Exercise description>
Locate the string "that" in the listing below. Copy every line where it is found.

Supplied entries>
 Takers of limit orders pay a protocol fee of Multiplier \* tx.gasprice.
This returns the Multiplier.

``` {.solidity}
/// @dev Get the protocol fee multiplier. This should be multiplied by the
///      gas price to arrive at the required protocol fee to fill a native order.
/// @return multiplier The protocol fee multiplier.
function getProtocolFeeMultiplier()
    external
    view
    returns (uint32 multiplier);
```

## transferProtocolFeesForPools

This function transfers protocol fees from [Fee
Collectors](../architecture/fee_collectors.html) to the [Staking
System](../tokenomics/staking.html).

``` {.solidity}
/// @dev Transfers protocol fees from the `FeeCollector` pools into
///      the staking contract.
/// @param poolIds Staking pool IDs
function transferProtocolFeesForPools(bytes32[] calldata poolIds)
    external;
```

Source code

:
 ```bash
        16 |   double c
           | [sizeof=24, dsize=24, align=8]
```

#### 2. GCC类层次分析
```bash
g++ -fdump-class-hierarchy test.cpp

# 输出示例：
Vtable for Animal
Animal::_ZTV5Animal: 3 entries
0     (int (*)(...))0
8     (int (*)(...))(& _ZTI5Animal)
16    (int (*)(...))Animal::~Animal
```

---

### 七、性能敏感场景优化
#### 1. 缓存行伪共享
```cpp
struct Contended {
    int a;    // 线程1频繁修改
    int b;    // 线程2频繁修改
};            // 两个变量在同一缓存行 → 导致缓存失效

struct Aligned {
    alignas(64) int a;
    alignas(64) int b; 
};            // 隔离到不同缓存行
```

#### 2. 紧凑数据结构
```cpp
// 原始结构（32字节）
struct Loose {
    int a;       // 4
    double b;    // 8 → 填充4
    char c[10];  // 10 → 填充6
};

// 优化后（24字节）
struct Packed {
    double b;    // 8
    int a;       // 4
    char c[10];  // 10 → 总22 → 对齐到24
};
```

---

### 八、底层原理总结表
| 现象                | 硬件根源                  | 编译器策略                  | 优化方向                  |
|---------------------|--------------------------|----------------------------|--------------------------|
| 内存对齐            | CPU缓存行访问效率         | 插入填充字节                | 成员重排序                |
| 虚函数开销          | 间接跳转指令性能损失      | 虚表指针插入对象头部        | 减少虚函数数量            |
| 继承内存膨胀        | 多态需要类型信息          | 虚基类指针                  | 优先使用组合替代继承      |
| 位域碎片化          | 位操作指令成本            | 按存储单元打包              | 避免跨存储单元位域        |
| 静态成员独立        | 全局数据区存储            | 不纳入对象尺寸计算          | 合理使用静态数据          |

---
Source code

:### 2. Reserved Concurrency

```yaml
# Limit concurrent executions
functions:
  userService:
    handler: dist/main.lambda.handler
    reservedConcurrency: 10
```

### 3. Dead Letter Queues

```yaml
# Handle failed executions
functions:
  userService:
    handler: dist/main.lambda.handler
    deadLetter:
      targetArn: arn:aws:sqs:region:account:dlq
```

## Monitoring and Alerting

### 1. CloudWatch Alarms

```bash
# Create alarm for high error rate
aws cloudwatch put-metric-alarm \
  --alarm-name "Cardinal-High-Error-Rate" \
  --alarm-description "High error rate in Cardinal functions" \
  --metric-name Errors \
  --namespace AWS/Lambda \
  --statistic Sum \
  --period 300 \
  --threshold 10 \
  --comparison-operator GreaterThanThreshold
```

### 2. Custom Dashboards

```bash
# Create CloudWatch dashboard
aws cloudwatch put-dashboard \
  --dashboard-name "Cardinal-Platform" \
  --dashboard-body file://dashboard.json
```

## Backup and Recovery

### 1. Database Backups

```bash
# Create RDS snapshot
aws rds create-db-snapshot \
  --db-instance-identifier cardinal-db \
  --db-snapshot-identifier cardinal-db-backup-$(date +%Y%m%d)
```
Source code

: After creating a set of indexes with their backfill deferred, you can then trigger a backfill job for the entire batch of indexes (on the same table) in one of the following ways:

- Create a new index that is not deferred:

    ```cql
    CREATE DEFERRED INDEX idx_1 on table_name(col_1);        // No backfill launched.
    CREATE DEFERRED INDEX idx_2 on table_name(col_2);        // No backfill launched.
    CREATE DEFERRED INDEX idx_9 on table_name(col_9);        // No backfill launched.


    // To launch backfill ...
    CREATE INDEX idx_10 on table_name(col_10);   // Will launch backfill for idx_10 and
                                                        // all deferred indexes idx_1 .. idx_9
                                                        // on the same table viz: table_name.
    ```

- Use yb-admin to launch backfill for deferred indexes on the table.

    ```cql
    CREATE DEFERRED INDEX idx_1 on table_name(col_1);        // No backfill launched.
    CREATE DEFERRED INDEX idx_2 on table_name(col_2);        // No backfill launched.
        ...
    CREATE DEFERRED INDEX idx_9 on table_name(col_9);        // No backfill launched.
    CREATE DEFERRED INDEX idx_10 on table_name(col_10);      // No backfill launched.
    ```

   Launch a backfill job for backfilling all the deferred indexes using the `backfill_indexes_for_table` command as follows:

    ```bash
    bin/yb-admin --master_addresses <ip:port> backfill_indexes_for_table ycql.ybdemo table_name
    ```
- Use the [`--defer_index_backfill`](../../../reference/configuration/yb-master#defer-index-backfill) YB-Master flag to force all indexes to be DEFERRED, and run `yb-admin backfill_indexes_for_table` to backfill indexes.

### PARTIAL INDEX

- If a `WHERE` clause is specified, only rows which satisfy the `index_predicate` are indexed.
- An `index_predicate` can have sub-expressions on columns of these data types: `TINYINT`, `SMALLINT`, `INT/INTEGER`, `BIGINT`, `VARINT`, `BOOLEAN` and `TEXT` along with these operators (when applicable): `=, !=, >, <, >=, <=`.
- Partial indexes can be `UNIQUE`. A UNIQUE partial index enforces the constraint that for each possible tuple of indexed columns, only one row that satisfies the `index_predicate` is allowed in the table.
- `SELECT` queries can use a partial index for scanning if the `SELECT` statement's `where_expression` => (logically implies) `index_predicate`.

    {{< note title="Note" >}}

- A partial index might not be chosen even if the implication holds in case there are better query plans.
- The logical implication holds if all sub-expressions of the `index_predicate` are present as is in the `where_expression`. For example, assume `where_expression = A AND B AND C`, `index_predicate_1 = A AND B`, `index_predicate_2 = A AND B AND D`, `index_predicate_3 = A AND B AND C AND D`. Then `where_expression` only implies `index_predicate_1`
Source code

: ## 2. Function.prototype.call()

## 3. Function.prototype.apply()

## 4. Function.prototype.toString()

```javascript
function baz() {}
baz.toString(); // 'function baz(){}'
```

Response box>
- Create a new index that is not deferred:
- Partial indexes can be `UNIQUE`. A UNIQUE partial index enforces the constraint that for each possible tuple of indexed columns, only one row that satisfies the `index_predicate` is allowed in the table.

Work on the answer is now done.